◆ TASK PROMPT: Begin at the line containing "- Статус реализации" in the entries below and end at the line containing "- Диаграмма состояний авторизации"; transcribe that range exactly and nothing outside it.

◆ Collected data:
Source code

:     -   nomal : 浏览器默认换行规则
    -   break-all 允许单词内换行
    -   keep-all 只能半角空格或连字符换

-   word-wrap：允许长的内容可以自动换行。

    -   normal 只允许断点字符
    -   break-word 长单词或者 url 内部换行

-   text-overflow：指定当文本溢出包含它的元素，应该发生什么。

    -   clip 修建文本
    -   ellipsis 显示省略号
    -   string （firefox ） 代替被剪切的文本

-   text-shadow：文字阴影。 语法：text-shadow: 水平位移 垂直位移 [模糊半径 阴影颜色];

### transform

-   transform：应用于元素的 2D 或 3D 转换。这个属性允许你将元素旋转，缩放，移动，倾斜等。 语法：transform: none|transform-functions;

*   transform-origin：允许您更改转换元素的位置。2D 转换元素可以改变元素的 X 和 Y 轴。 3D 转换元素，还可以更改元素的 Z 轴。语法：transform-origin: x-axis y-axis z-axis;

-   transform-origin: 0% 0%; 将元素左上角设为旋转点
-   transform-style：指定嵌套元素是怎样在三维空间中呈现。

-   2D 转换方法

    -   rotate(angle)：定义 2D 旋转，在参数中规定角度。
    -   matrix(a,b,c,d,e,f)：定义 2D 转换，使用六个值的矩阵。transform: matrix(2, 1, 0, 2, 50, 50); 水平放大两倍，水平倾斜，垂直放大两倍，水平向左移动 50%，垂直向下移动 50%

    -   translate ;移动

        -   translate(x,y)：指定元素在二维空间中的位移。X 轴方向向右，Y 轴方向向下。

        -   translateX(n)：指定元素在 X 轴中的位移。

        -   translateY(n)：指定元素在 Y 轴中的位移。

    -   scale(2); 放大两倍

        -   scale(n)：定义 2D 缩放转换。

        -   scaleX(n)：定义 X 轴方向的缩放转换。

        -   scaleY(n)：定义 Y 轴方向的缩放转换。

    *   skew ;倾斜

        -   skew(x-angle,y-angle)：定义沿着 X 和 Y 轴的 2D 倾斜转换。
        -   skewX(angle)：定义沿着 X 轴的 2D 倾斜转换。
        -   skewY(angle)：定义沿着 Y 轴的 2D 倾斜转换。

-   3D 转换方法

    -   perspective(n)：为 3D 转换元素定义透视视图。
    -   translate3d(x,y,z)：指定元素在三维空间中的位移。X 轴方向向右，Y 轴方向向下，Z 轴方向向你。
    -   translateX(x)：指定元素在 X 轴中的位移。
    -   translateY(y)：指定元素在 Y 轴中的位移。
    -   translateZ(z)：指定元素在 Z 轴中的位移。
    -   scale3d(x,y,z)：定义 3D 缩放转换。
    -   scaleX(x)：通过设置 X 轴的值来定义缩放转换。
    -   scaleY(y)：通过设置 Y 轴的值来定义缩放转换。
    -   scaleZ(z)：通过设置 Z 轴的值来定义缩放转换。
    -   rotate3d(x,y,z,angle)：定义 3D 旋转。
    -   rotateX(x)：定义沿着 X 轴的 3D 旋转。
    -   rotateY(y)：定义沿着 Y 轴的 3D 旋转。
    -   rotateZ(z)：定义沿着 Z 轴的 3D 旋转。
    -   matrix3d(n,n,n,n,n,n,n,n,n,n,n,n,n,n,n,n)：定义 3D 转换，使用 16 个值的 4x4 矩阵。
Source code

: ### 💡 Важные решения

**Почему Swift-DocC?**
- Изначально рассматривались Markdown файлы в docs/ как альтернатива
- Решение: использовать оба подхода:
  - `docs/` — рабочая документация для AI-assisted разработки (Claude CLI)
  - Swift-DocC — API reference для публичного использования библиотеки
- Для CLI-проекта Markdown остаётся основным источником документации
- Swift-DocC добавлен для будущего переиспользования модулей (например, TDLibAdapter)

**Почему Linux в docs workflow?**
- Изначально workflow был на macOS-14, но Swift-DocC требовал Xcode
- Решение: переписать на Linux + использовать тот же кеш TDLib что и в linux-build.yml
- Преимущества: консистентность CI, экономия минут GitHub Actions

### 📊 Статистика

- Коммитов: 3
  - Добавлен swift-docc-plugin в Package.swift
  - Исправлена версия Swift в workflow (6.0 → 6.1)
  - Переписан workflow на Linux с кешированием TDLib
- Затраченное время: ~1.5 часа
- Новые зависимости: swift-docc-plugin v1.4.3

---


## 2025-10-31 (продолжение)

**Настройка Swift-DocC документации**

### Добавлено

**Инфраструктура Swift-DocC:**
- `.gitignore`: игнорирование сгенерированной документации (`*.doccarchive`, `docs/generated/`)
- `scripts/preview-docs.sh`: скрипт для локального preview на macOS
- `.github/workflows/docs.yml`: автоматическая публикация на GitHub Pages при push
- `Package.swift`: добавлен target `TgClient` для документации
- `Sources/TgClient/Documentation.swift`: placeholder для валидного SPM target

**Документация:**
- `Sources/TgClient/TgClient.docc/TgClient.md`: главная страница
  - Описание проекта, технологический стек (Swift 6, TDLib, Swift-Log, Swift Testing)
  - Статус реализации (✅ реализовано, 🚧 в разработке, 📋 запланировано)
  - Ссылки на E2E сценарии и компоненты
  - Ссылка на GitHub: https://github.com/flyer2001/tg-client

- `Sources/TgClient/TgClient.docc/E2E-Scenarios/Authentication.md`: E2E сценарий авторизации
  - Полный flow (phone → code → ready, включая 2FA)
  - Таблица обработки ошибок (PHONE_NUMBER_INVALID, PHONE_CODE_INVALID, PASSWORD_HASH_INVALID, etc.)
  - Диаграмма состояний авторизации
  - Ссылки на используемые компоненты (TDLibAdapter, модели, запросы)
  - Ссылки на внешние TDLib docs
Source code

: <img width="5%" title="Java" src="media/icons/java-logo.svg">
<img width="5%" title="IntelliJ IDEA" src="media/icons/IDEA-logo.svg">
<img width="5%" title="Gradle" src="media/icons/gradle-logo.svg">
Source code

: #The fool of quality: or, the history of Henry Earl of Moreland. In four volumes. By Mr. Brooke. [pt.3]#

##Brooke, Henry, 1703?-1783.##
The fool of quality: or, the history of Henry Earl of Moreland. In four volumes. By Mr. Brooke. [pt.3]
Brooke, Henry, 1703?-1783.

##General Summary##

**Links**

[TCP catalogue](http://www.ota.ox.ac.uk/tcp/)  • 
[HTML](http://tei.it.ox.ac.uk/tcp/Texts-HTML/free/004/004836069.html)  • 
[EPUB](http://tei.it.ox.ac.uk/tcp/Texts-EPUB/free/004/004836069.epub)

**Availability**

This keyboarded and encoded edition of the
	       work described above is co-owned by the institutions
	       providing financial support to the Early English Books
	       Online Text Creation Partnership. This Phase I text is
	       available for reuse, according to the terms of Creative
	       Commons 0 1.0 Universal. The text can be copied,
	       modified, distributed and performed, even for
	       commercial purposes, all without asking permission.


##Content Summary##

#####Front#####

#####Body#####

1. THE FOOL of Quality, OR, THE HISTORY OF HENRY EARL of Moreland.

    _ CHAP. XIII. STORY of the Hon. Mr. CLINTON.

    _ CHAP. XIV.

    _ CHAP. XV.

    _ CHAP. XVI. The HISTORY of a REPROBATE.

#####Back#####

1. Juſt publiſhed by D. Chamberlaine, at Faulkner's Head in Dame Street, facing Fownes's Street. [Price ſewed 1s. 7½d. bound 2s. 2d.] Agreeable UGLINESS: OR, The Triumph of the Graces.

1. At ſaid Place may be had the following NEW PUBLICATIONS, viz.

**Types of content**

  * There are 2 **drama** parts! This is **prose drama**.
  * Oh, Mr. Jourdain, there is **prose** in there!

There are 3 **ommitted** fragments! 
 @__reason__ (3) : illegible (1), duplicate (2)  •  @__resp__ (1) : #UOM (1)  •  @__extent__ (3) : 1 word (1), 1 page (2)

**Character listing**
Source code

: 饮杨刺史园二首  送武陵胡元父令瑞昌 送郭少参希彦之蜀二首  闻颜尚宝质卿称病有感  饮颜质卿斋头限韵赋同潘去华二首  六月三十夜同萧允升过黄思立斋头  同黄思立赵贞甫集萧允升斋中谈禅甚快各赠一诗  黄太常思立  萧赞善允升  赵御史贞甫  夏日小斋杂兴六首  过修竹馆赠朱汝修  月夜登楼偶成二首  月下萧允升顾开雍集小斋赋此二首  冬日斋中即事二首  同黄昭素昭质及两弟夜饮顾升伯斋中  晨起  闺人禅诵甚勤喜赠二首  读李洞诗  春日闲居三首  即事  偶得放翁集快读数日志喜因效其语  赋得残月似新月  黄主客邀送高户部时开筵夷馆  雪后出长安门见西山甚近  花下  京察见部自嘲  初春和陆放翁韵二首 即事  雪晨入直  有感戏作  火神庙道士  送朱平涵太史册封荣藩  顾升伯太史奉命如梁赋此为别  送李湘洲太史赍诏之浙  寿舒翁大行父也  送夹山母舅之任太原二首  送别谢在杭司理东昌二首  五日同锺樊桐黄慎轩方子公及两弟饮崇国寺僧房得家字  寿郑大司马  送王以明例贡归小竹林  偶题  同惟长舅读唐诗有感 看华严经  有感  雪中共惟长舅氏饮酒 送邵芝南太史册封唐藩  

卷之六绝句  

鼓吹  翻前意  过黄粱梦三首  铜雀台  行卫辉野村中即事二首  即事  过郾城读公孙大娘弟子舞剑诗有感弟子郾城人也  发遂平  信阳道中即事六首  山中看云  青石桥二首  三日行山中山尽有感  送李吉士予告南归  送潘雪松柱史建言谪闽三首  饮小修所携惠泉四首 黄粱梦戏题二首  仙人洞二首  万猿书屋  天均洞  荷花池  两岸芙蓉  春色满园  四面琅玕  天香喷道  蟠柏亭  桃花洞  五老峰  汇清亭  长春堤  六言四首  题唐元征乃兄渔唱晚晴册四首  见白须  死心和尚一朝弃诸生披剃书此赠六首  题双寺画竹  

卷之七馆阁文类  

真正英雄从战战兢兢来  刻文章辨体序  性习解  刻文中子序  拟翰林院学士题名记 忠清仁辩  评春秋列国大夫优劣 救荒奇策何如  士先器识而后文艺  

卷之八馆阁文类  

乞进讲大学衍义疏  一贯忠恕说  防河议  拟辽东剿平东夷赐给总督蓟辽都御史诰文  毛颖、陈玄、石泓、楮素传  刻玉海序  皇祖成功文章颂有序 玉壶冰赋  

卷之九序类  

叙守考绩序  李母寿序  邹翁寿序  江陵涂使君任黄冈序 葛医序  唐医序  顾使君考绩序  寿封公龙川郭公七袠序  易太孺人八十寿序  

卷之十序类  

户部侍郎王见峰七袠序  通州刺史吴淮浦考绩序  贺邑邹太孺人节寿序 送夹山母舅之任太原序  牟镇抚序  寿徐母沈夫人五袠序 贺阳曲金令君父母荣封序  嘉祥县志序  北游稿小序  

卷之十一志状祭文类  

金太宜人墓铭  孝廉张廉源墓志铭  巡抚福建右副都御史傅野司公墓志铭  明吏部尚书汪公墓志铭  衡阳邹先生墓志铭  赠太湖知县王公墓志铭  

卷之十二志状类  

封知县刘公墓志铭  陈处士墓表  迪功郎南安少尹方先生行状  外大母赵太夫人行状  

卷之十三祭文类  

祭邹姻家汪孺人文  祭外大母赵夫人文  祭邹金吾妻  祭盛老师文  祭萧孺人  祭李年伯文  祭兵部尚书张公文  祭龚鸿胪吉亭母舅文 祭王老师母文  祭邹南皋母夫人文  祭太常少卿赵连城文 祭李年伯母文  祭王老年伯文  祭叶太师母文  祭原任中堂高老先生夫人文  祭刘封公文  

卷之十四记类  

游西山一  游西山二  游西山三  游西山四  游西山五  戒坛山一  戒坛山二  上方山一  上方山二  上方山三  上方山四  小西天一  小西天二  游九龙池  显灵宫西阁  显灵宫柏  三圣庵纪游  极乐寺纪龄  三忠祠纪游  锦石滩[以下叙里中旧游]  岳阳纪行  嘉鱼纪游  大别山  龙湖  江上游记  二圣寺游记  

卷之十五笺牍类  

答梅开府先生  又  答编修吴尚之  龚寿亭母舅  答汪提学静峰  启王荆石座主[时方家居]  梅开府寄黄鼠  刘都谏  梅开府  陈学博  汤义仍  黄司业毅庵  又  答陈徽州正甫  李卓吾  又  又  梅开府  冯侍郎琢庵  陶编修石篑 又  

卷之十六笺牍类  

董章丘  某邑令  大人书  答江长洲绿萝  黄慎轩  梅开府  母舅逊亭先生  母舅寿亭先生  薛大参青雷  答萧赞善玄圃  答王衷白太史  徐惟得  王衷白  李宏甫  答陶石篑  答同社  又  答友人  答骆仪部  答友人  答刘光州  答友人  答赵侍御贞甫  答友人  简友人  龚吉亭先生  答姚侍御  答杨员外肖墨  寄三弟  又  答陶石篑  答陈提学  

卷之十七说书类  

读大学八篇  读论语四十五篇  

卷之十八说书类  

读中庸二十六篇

◆ SOLUTION FOR THIS EXERCISE:
  - Статус реализации (✅ реализовано, 🚧 в разработке, 📋 запланировано)
  - Ссылки на E2E сценарии и компоненты
  - Ссылка на GitHub: https://github.com/flyer2001/tg-client

- `Sources/TgClient/TgClient.docc/E2E-Scenarios/Authentication.md`: E2E сценарий авторизации
  - Полный flow (phone → code → ready, включая 2FA)
  - Таблица обработки ошибок (PHONE_NUMBER_INVALID, PHONE_CODE_INVALID, PASSWORD_HASH_INVALID, etc.)
  - Диаграмма состояний авторизации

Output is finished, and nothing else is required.